The Dunbar Number, From the Guru of Social Networks

A little more than 10 years ago, the evolutionary psychologist Robin Dunbar began a study of the Christmas-card-sending habits of the English. This was in the days before online social networks made friends and “likes” as countable as miles on an odometer, and Dunbar wanted a proxy for meaningful social connection. He was curious to see not only how many people a person knew, but also how many people he or she cared about. The best way to find those connections, he decided, was to follow holiday cards. After all, sending them is an investment: You either have to know the address or get it; you have to buy the card or have it made from exactly the right collage of adorable family photos; you have to write something, buy a stamp, and put the envelope in the mail. These are not huge costs, but most people won’t incur them for just anybody.

Working with the anthropologist Russell Hill, Dunbar pieced together the average English household’s network of yuletide cheer. The researchers were able to report, for example, that about a quarter of cards went to relatives, nearly two-thirds to friends, and 8 percent to colleagues. The primary finding of the study, however, was a single number: the total population of the households each set of cards went out to. That number was 153.5, or roughly 150.

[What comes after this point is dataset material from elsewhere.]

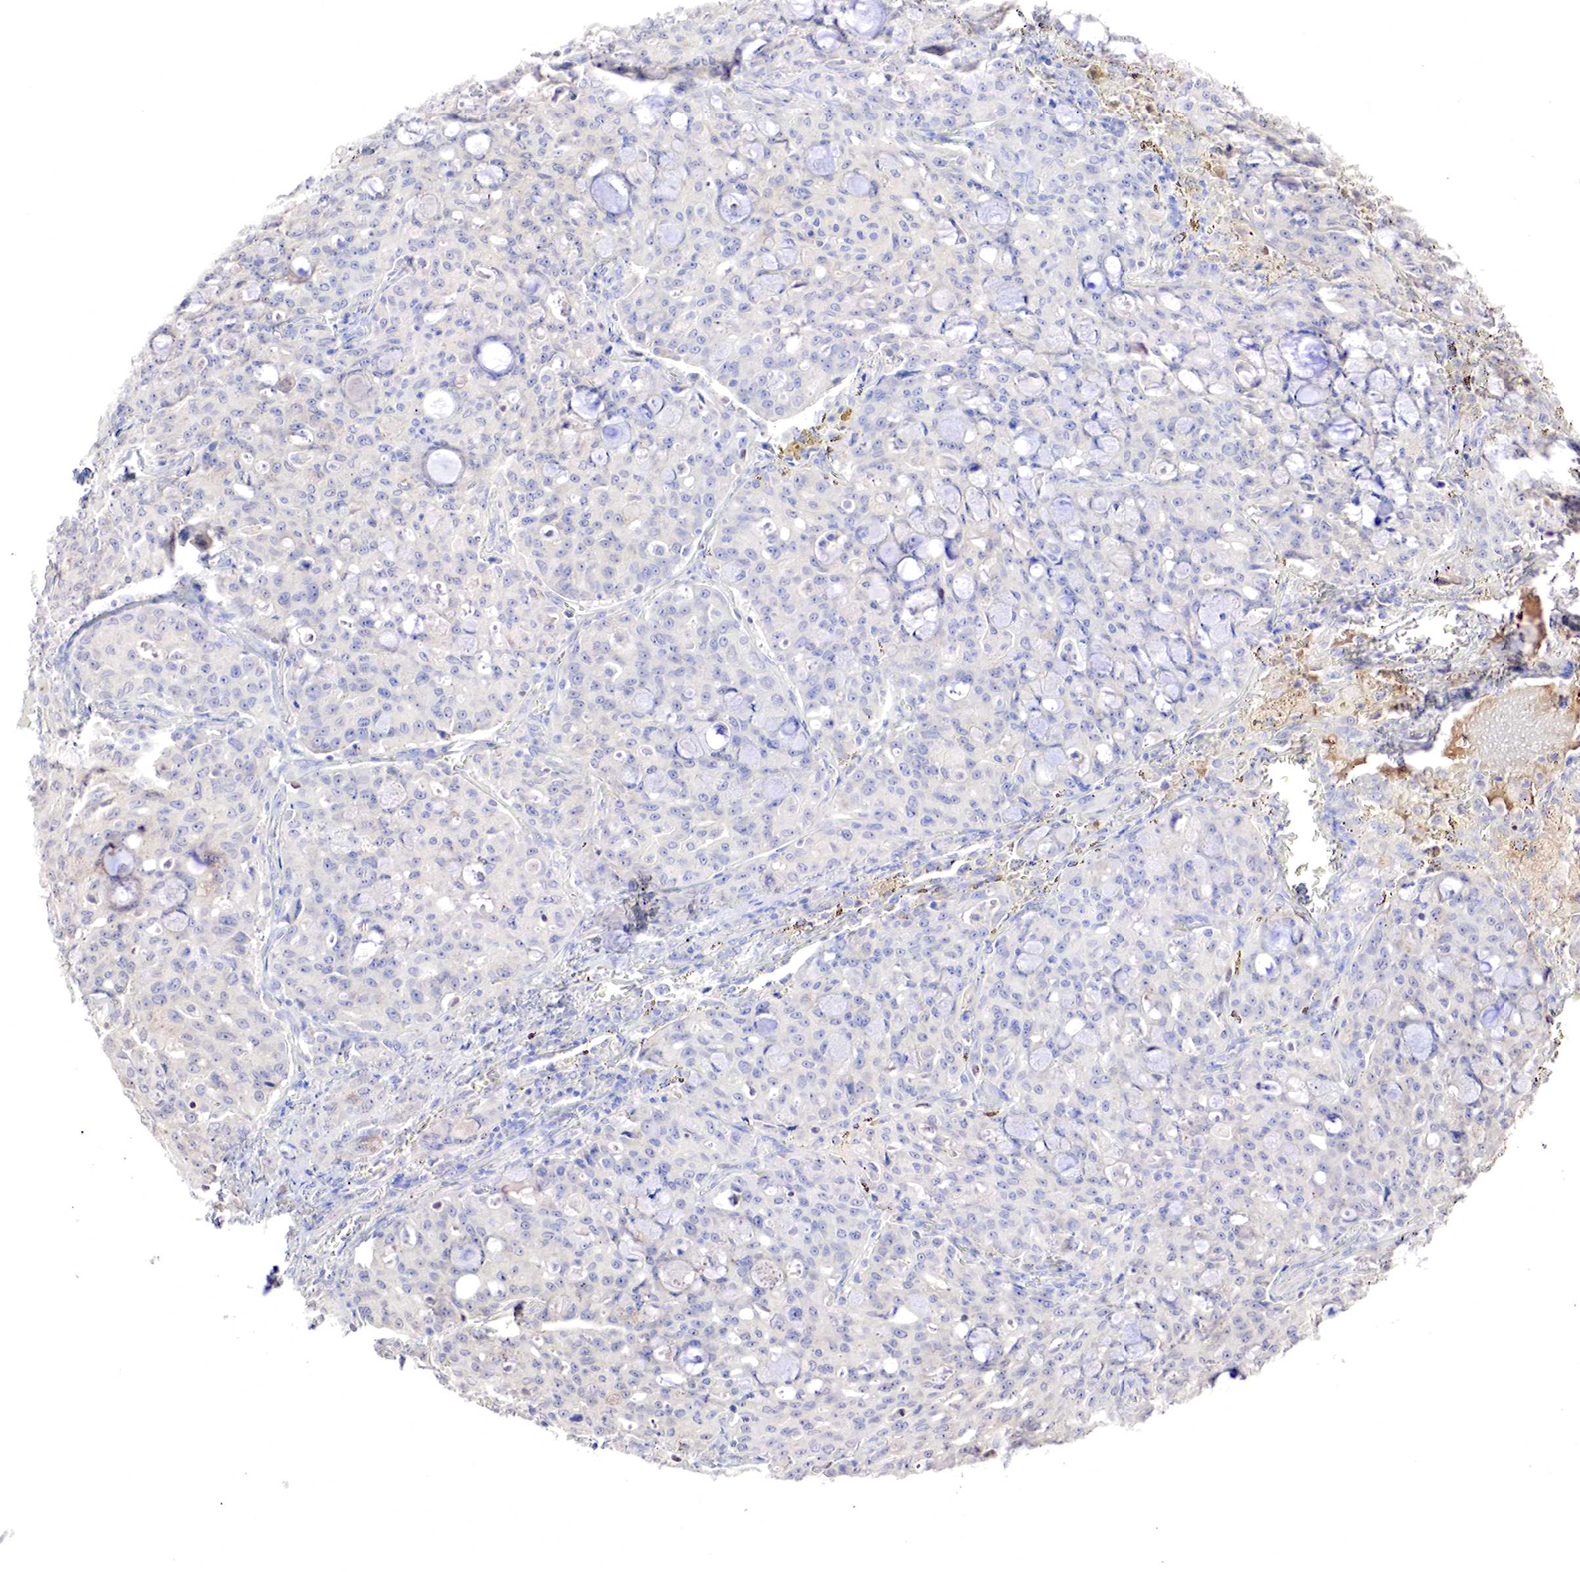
{"staining": {"intensity": "negative", "quantity": "none", "location": "none"}, "tissue": "lung cancer", "cell_type": "Tumor cells", "image_type": "cancer", "snomed": [{"axis": "morphology", "description": "Adenocarcinoma, NOS"}, {"axis": "topography", "description": "Lung"}], "caption": "Immunohistochemistry image of neoplastic tissue: human lung adenocarcinoma stained with DAB (3,3'-diaminobenzidine) shows no significant protein staining in tumor cells. (DAB IHC, high magnification).", "gene": "GATA1", "patient": {"sex": "female", "age": 44}}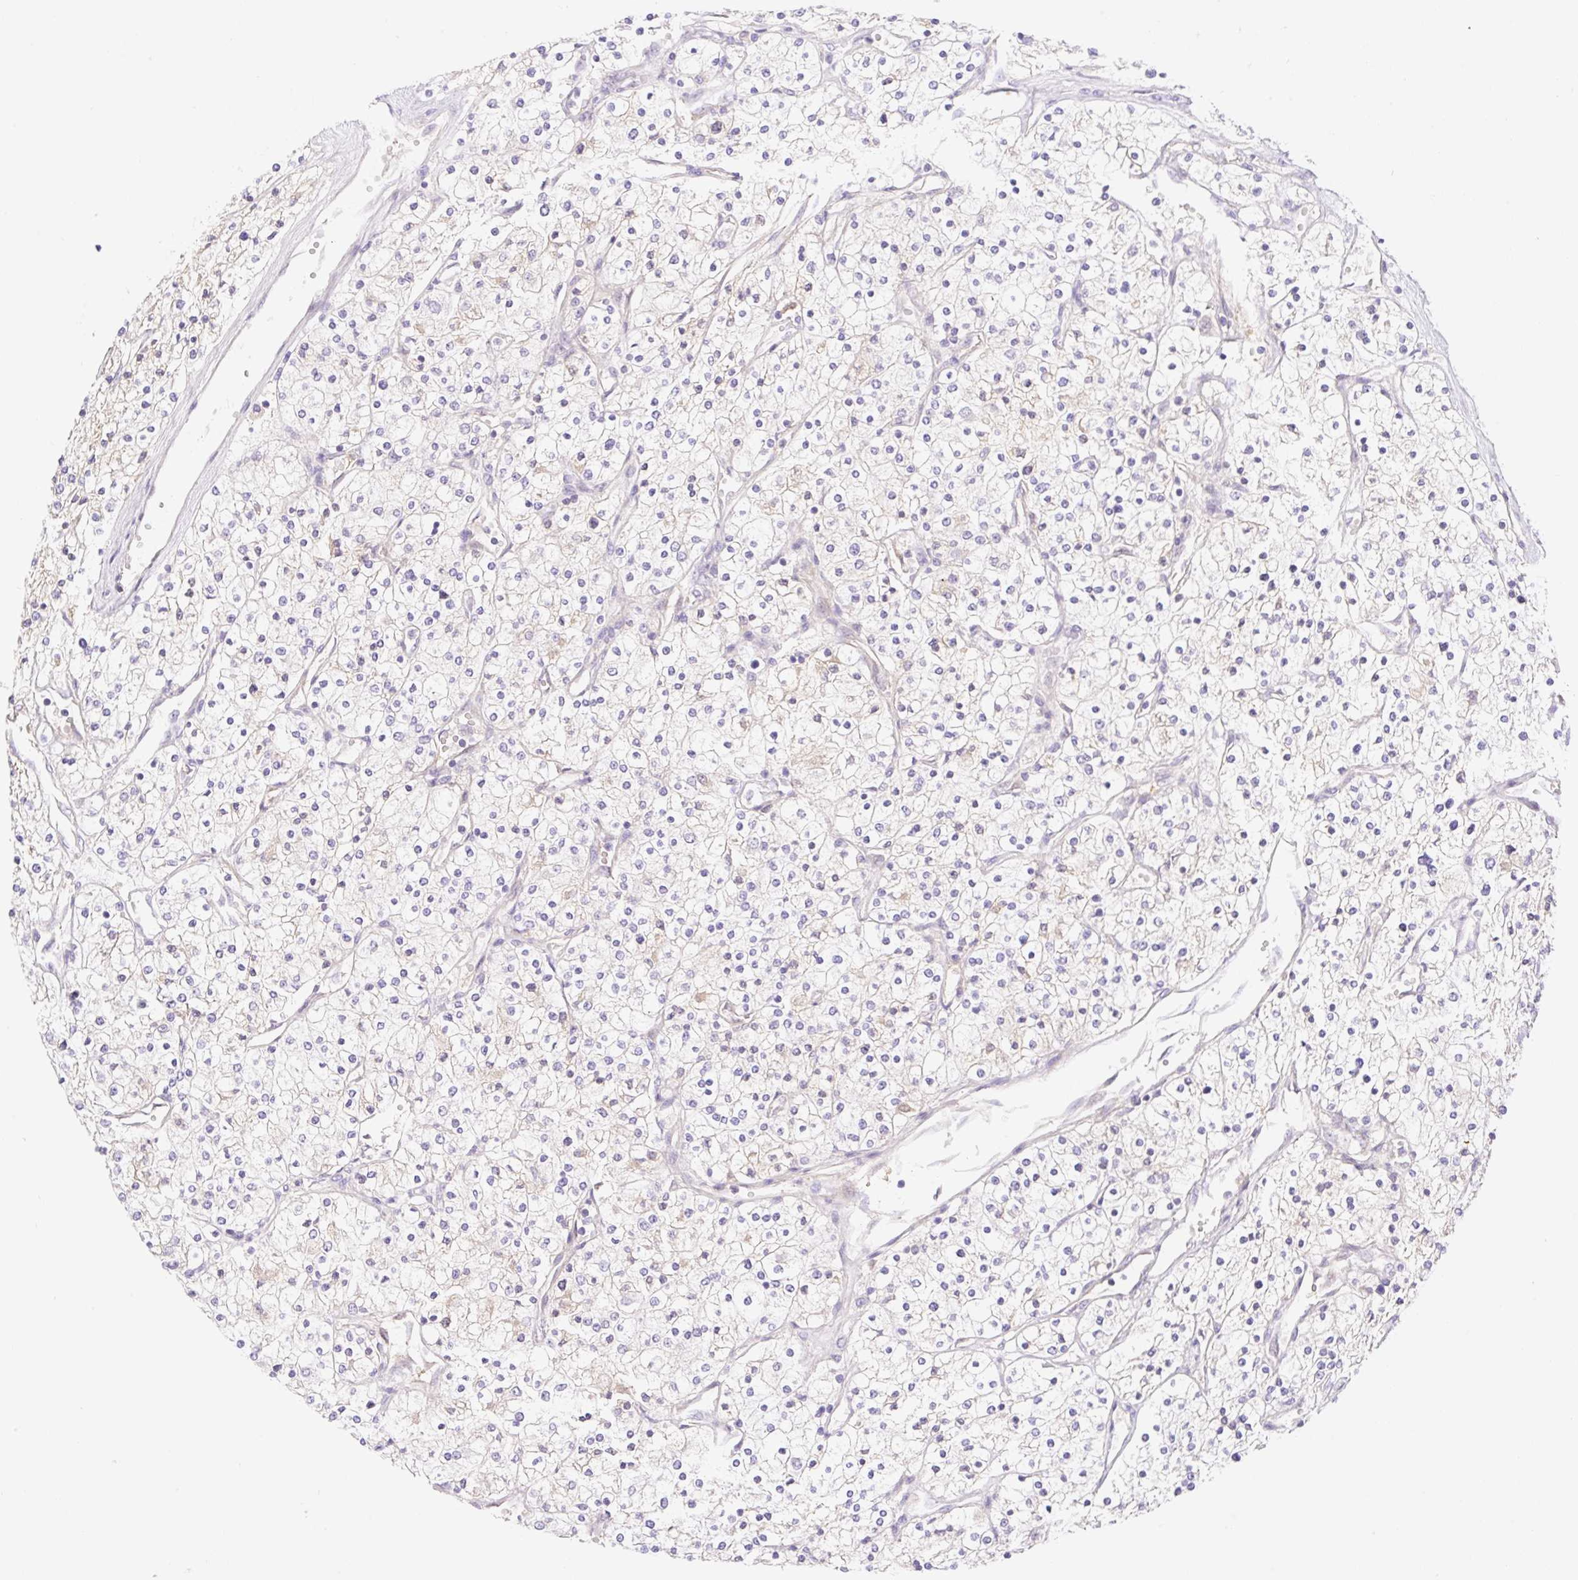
{"staining": {"intensity": "negative", "quantity": "none", "location": "none"}, "tissue": "renal cancer", "cell_type": "Tumor cells", "image_type": "cancer", "snomed": [{"axis": "morphology", "description": "Adenocarcinoma, NOS"}, {"axis": "topography", "description": "Kidney"}], "caption": "Tumor cells show no significant protein expression in renal adenocarcinoma.", "gene": "DENND5A", "patient": {"sex": "male", "age": 80}}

This was exactly the number that Dunbar expected. Over the past two decades, he and other like-minded researchers have discovered groupings of 150 nearly everywhere they looked. Anthropologists studying the world’s remaining hunter-gatherer societies have found that clans tend to have 150 members. Throughout Western military history, the size of the company—the smallest autonomous military unit—has hovered around 150. The self-governing communes of the Hutterites, an Anabaptist sect similar to the Amish and the Mennonites, always split when they grow larger than 150. So do the offices of W.L. Gore & Associates, the materials firm famous for innovative products such as Gore-Tex and for its radically nonhierarchical management structure. When a branch exceeds 150 employees, the company breaks it in two and builds a new office.

For Dunbar, there’s a simple explanation for this: In the same way that human beings can’t breathe underwater or run the 100-meter dash in 2.5 seconds or see microwaves with the naked eye, most cannot maintain many more than 150 meaningful relationships. Cognitively, we’re just not built for it. As with any human trait, there are outliers in either direction—shut-ins on the one hand, Bill Clinton on the other. But in general, once a group grows larger than 150, its members begin to lose their sense of connection. We live on an increasingly urban, crowded planet, but we have Stone Age social capabilities. “The figure of 150 seems to represent the maximum number of individuals with whom we can have a genuinely social relationship, the kind of relationship that goes with knowing who they are and how they relate to us,” Dunbar has written. “Putting it another way, it’s the number of people you would not feel embarrassed about joining uninvited for a drink if you happened to bump into them in a bar.”

While Dunbar has long been an influential scholar, today he is enjoying newfound popularity with a particular crowd: the Silicon Valley programmers who build online social networks. At Facebook (FB) and at startups such as Asana and Path, Dunbar’s ideas are regularly invoked in the attempt to replicate and enhance the social dynamics of the face-to-face world. Software engineers and designers are basing their thinking on what has come to be called Dunbar’s Number. Path, a mobile photo-sharing and messaging service founded in 2010, is built explicitly on the theory—it limits its users to 150 friends.

“What Dunbar’s research represents is that no matter how the march of technology goes on, fundamentally we’re all human, and being human has limits,” says Dave Morin, one of Path’s co-founders. To developers such as Morin, Dunbar’s insistence that the human capacity for connection has boundaries is a challenge to the ethos of Facebook, where one can stockpile friends by the thousands. Dunbar’s work has helped to crystallize a debate among social media architects over whether even the most cleverly designed technologies can expand the dimensions of a person’s social world. As he puts it, “The question is, ‘Does digital technology in general allow you to retain the old friends as well as the new ones and therefore increase the size of your social circle?’ The answer seems to be a resounding no, at least for the moment.”


At 65, Dunbar is thickening slightly, with a scholar’s slouch, although he tends to take stairs two at a time. A professor at the University of Oxford, he lunches regularly in the senior common room of Magdalen College, where he’s a fellow. The cozy space, with oil portraits of long-dead scholars in robes and wigs, looks out on a baize-like lawn. In November, over thin, gray lamb chops, he told a bit of his story. He grew up in Tanzania, where his father was an electrical engineer, and as a teenager he’d dive and sail off the coast and drive into the bush to shoot elephants. When he was at graduate school in the early 1970s, his original research interest was not human friendship but the social life of the gelada, a monkey found only in the Ethiopian highlands and closely related to the baboon.

Dunbar has a quick, ironic smile and speaks sleepily, in long, fluent dilations. What attracted him to the gelada, he says, were “the peculiarities of their social system, which is based around small family groups which come together into large herds. It’s kind of vaguely similar to what you see in modern hunter-gatherers. It’s called a fission-fusion social system, and it only occurs in two monkeys out of all the 300-odd primates—aside from humans.”